Glory Hole almost qualifies as an underground waterfall, although you won’t have to go spelunking to view this beauty. Glory Hole is one mile off Highway 16 near the town of Deer, a short but strenuous hike. This leads to a waterfall that plunges more than 30 feet through a large opening in a cliff-side grotto. What’s best, you can view this waterfall from above or below if you are willing to add a short side-trek.

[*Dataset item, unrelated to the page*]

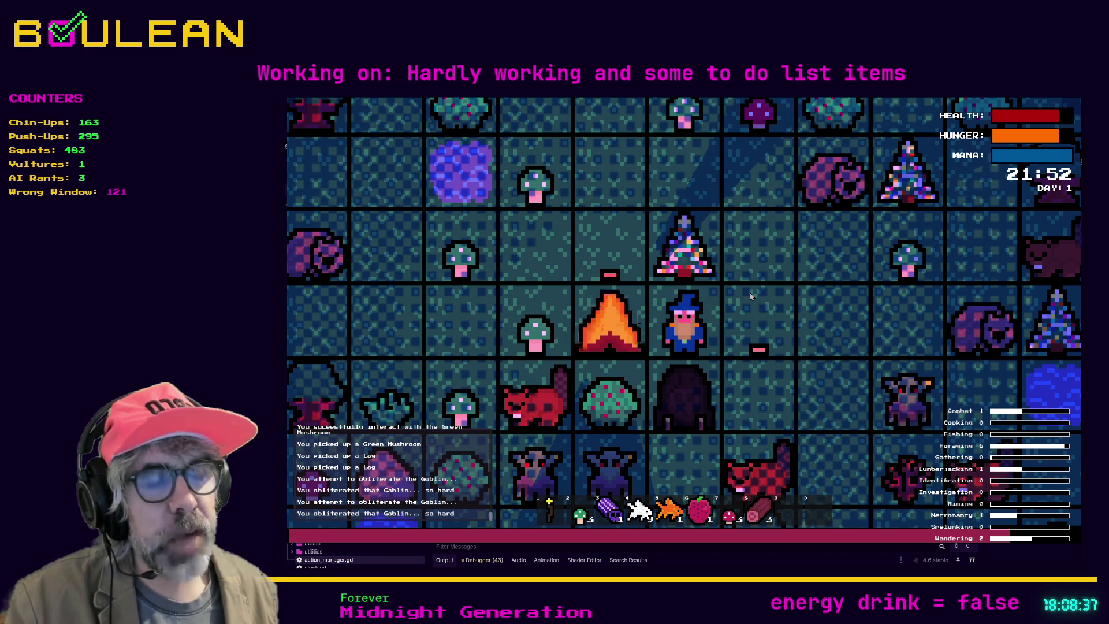
# Stop the running game with F8
pyautogui.press('F8')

Although the Arkansas River Valley isn’t bursting with as many waterfalls as the Arkansas Ozarks, the region still boats a handful of nice falls. One favorite of locals and tourists is Cedar Falls, located at the base of a forest pathway constructed by the Civilian Conservation Corps in the 1930s and maintained by Petit Jean State Park. This 95-foot waterfall received a beauty rating of 5 – the highest ranking possible – from Tim Ernst. Don’t expect to have the place to yourself, but the scattered boulders and rocks provide ample room for your own space, privacy and perhaps a picnic. If you don’t care to picnic, you can rest and replenish after your hike at the restaurant and lodge that sits at the entrance to the Cedar Valley Trail. As an extra bonus, you can view the fall from a wide, well-constructed boardwalk above. The boardwalk is wheelchair-friendly, making Cedar Falls one of the few magnificent waterfalls in Arkansas that is accessible to anyone.